Première merveille découverte à Locarno: Karma shadub, de Ramon Giger, déjà lauréat du Grand Prix au Festival Visions du réel de Nyon. D'une beauté et d'une humanité rarissimes...
"Voilà du sublime", me suis-je dit en assistant ce matin à la projection du nouveau film du jeune (né en 1982) réalisateur Ramon Giger, fils du grand musicien Paul Giger. Le titre de l'ouvrage en question, Karma Shadub, signifie "l'étoile dansante" en langue tibétaine, constituant également l'intitulé d'une pièce de musique écrite pour son fils par le musicien. Le film s'ouvre sur la conclusion d'un grand concert donné en la cathédrale de Saint-Gall, dans une apothéose chorale évoquant la musique sacrée d'Arvo Pärt. Or Paul Giger avait demandé à Ramon de consacrer un film au concert en question, qui allait poser immédiatement, au jeune réalisateur, une question de fond sur la relation à ce père, à la fois célèbre dans le monde entier et qui, après une enfance idéale, lui échappa de plus en plus. La séparation d'avec la mère, des voyages incessants, une vie consacrée à la musique auront contribué à creuser le fossé entre père et fils, qui se retrouvent ici, dès le début du film, comme "un mur en face de l'autre", ou presque. Mais ce "presque" est la faille dans laquelle Ramon va frayer, avec une honnêteté totale, le chemin vers cet inconnu que reste à ses yeux son père à maints égards.
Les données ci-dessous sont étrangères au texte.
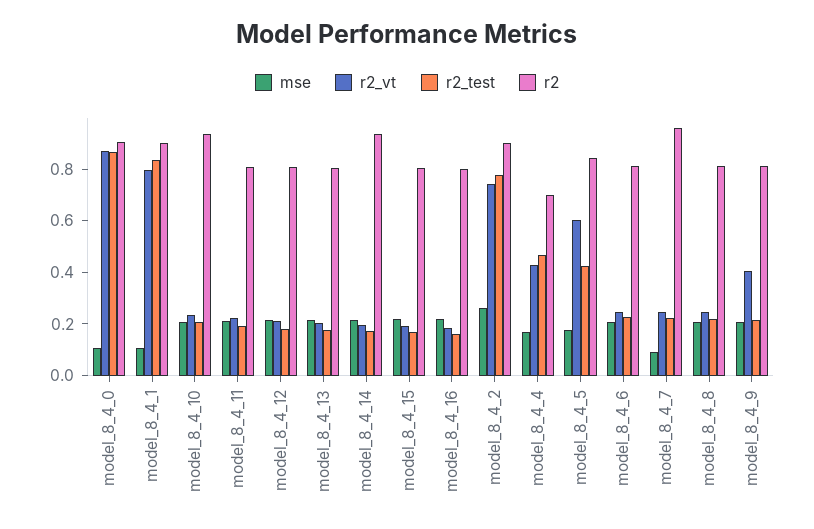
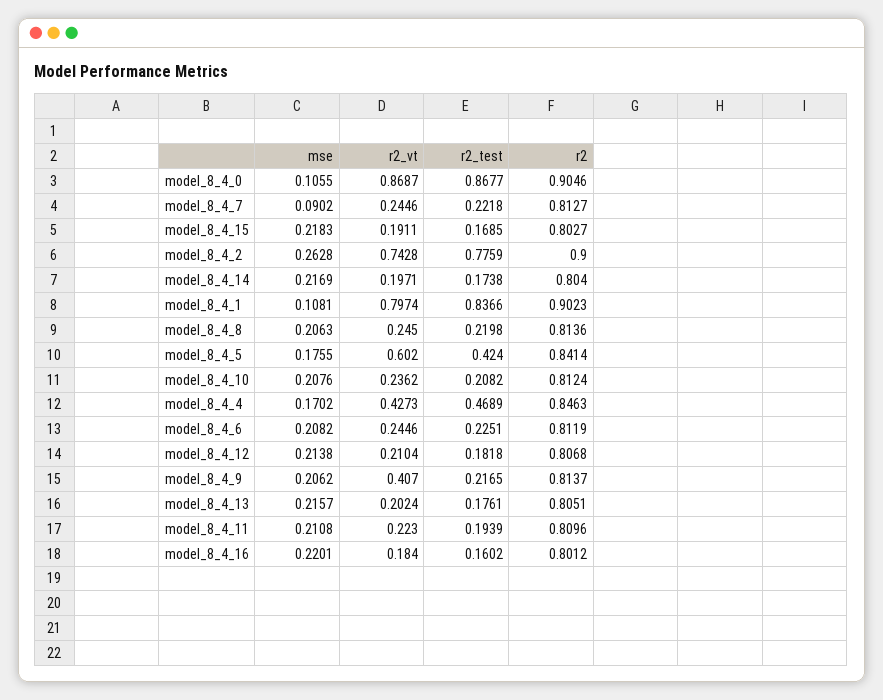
r2, model_8_4_10: 0.95 -> 0.8124
r2, model_8_4_14: 0.95 -> 0.804
r2, model_8_4_4: 0.7 -> 0.8463
r2, model_8_4_7: 0.95 -> 0.8127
D'emblée, la question de la confiance est posée au fils par le père. Il a besoin de fait, de croire que son père croit en lui autant que lui l'admire. Mais cette confiance, il le sait, ne sera acquise qu'en construisant son film tout en recomposant l'histoire de leur relation, où la mère jouera aussi un rôle déterminant. De fait, après la séparation des conjoints, Ramon a toujours vécu avec sa mère, qui se dit fondamentalement "inadaptée" et a souffert de voire ses propre "forces" épuisées par la présence de son artiste de conjoint. Tout cela qui pourrait se réduire, évidemment, à un récit de vie de plus traitant des relations père-fils, comme les réalisateurs romands Lionel Baier et Jacob Berger les ont déjà abordées, alors que l'ouvrage de Ramon Giger me semble, tant par son contenu émotionnel que par sa forme, conduire plus loin et plus haut: dans la fusion artistique d'un magnifique poème d'amour dont chaque plan signifie et se déploie en beauté plastique et musicale à la fois, sur la base d'une sorte de journal intime suivant la double ligne d'une vie et de la préparation du concert.
Plus que l'histoire des difficultés relationnelles rencontrées par Paul et Ramon, sur fond de première idylle enfantine, Karma Shadub évoque les multiples aspects, que nous avons tous vécus, de la relation entre parents et enfants, conjoints partageant de grands idéaux (c'est par Paul qu'Ursina est venu à la musique, et leur culture "libertaire" est commune, que relance d'ailleurs Ramon) ou se disputant dans les aléas de la vie quotidienne. Or le grand art de Ramon Giger tient à filtrer et à rendre leur place à tous ces éléments de la vie partagée. Chronique kaléidoscopique recomposée au fil d'un montage admirable de fluidité et de sensibilité purement cinématographique (tout le non-dit suggéré par le seul enchaînement des plans), Karma Shadub intègre les composantes concrètes d'une vie (la nature omniprésente, les maisons revisitées, le concert en train de se préparer avec les danseurs, etc.) et tous les mouvements de la relation en train de s'éprouver (doutes réitérés, hésitations, coups de gueule, retours en douceur) entre les protagonistes. Une grande tendresse imprègne, enfin, ce film développant les mêmes qualité d'observation et d'écoute que Die ruhige Jacke, premier ouvrage de Ramon Giger déjà remarqué à Visions du réel en 2010, posant déjà la question fondamentale de la communication difficile, en complicité avec un autiste, Bref, c'est avec un sentiment de profonde reconnaissance qu'on sort de la projection de Karma Shadub, à voir absolument et sans doute à revoir, à discuter et à méditer.
Festival de Locarno. Reprise au Rialto 1, le 10 août à 23h.